California to Take Steps to Force Disclosure of Nonprofit “Taxable Expenditures” and Prevent Deductibility of Earmarked “Charitable Contributions”
Internal Revenue Code Section 4945 is one of the excise tax provisions applicable to private foundations. It was enacted because Congress thought wealthy private foundations were “increasingly active in political and legislative activities” by way of well-funded junkets and the like, generating unintended charitable contribution deductions for polticial supporters. It is also generally the case that charitable donations are generally not deductible if the donation is actually earmarked for a particular recipient, using the eligible entity as a funneling device. Recently, the Los Angeles Times has raised similar concerns with regard to gifts by nonprofits to state agencies actually intended for use by a certain politician. Under current California regulations, the identities of donors to nonprofits who make such gifts need not be disclosed, provided the agency gifts are not explicitly earmarked for any particular politician or individual. In a July 2007 editorial, the Los Angeles Times complained that Governor Schwarzenegger and other influential politicians at the state and local level were skirting this requirement and that donors were getting undeserved charitable contribution deductions.
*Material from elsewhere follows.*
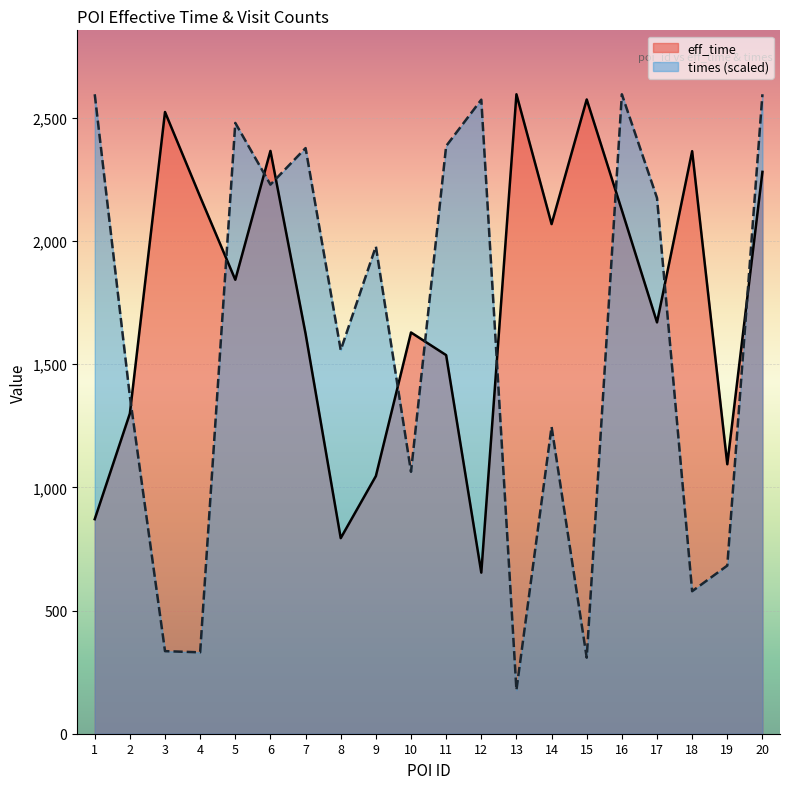

What is the greatest value displayed?

2596.0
California’s larger-than-life governor is unabashed about living large, but keeping him in luxury sometimes depends on the same taxpayer subsidies granted to hand-to-mouth charities. Arnold Schwarzenegger, a millionaire many times over, bills much of his overseas travel to an obscure nonprofit group that can qualify its secret donors for full tax deductions, just as if they were giving to skid row shelters or the United Way. Whether journeying to China, Japan or last week’s destinations — Austria, England and France — Schwarzenegger typically flies on top-of-the-line private jets like the plush Gulfstream models and has booked hotel suites that can run thousands of dollars a night. Nonprofit watchdogs say using charitable write-offs to pay for sumptuous travel is an abuse of tax codes.
In today’s editorial, the Los Angeles Times again points out that California nonprofits are being used to skirt campaign disclosure and charitable contribution deduction laws:
Politicians and their lawyers are often several brainstorms ahead of the law. They seek out loopholes in conflict-of-interest and fundraising regulations, then exploit them. Having done so — having hidden from the public the identities of the special interests that fund their travel, or their entertainment budgets, or their other expenses — they protest, truthfully enough, that they never broke any laws. Gov. Arnold Schwarzenegger, for example, does nothing strictly illegal when he flies around the world using money funneled through a nonprofit corporation by — well, we don’t know. That’s the point. And Assembly Speaker Fabian Nuñez broke no laws when he used political contributions to wine and dine his way across Europe, hosting guests with interests then-unknown to the public. Yes, they obey the law — but they are hardly on the up-and-up. So it’s refreshing when one of our government watchdogs snaps its jaws, especially if that watchdog is someone as unlikely as Ross Johnson.
Of course, these sorts of expenditures would result in a federal excise tax on private foundations and would call a public charity’s tax exemption into question under federal law. Earmarked charitable donations would also not be deductible. Today’s L.A. Times editorial goes on to support a measure pending before California’s Fair Political Practices Commission. The newly proposed regulation is designed to shut down the use of 501(c)(3)’s to shield the identities of political donors and will likely have the effect of preventing the deductibility of purported gifts to state agencies that everyone knows are actually earmarked for a certain politician. Staff members to the FPPC have prepared a useful memorandum explaining the manipulation. The IRS ought to take a look at the memorandum and the proposed regulations for adoption on the federal level (at least with respect to earmarked gifts to “public agencies” that result in a private benefit to a particular politician).